# 工作項目 A
請從「被害和加害的「對立」看來不是」開始,到「有能控制,有能力重新回正途。」結束,一字不改地引錄文章節選中的這一段。
# 工作項目 B
根據文章節選回答:
(i) 計劃開始幾年來,江寶祥一直受什麼困擾?
(ii) 每向一個人解釋,江寶祥要花上多少時間?
(iii) 按節選所說,心理學把性侵者丟入哪一門心理學處理、治療?

# 文章節選
******************************
被害和加害的「對立」看來不是必然而俐落,這更是一個連續的過程,「創傷由侵犯製造,那麼侵犯由什麼製造?」他見到背後有一班透明了的人。然而這性潔癖到涼薄的社會,尚且連性侵受害者都透明了,不敢見光,因一旦曝光,只被輿論傷害多幾次。

更何況是極受惡名的性侵者?

以前江寶祥說要開展計劃,連他的主管也疑慮,真的要搞?計劃開始幾年來他一直失眠,壓力大得像西西弗斯的石頭。「七、八年來,我也好像一同被邊緣化。傳媒沒有興趣報導,行家說,點寫?寫得好,反而俾人鬧,你不過想講,他們都有好的一面。」連專業而王道的心理學也把他們丟入變態心理學處理、治療。大量反覆的內外交戰,「他們控制一下自己,不做就可以啦」、「他們是性侵犯者,我沒有辦法坐下聽他們說話」、「你做的事是否助長問題的發生?」每向一個人解釋,江寶祥都要花上兩三個鐘頭,由「變態」、「有病」轉念為他們也有能控制,有能力重新回正途。
******************************
# 所給資料
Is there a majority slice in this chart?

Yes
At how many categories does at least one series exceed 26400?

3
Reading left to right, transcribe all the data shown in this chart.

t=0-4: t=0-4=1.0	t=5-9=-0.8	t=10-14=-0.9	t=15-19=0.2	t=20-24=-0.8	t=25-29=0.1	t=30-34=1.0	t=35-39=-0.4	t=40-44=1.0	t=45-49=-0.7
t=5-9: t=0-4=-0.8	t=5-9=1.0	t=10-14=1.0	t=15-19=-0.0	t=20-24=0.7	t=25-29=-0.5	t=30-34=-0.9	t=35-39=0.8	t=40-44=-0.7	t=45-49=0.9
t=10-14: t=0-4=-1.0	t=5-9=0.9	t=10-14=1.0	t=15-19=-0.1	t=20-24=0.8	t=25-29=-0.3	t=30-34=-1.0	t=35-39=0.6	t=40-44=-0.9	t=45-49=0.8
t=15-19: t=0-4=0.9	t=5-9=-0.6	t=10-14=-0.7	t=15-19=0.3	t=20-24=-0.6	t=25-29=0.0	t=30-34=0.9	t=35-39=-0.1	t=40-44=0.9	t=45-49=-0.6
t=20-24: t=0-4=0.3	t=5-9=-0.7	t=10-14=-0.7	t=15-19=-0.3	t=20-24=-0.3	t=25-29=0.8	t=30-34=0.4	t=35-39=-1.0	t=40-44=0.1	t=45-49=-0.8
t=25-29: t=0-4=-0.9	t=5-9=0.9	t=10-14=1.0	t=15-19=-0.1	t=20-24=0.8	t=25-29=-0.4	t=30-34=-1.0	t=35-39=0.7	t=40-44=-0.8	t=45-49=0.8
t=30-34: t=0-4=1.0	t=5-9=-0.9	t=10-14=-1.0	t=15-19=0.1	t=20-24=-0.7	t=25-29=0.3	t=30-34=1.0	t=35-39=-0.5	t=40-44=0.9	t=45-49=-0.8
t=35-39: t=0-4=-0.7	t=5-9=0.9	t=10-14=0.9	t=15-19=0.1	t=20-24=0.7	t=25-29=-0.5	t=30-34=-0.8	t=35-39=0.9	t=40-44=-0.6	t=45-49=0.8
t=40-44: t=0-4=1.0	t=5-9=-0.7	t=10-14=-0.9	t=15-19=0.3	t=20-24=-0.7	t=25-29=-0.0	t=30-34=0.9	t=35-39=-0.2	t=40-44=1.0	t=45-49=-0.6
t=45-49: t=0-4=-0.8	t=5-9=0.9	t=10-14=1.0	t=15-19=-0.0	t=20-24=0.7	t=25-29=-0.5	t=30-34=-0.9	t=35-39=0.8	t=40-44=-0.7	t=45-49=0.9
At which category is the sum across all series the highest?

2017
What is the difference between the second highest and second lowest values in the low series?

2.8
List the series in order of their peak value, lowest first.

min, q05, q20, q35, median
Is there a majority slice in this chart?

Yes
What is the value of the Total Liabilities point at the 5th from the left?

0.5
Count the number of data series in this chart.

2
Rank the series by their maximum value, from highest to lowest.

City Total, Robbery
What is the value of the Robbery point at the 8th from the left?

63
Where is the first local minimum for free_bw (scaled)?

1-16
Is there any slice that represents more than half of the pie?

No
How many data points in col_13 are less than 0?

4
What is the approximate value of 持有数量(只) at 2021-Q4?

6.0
******************************
# 書面解答 A
被害和加害的「對立」看來不是必然而俐落,這更是一個連續的過程,「創傷由侵犯製造,那麼侵犯由什麼製造?」他見到背後有一班透明了的人。然而這性潔癖到涼薄的社會,尚且連性侵受害者都透明了,不敢見光,因一旦曝光,只被輿論傷害多幾次。

更何況是極受惡名的性侵者?

以前江寶祥說要開展計劃,連他的主管也疑慮,真的要搞?計劃開始幾年來他一直失眠,壓力大得像西西弗斯的石頭。「七、八年來,我也好像一同被邊緣化。傳媒沒有興趣報導,行家說,點寫?寫得好,反而俾人鬧,你不過想講,他們都有好的一面。」連專業而王道的心理學也把他們丟入變態心理學處理、治療。大量反覆的內外交戰,「他們控制一下自己,不做就可以啦」、「他們是性侵犯者,我沒有辦法坐下聽他們說話」、「你做的事是否助長問題的發生?」每向一個人解釋,江寶祥都要花上兩三個鐘頭,由「變態」、「有病」轉念為他們也有能控制,有能力重新回正途。

# 書面解答 B
(i) 失眠。
(ii) 兩三個鐘頭。
(iii) 變態心理學。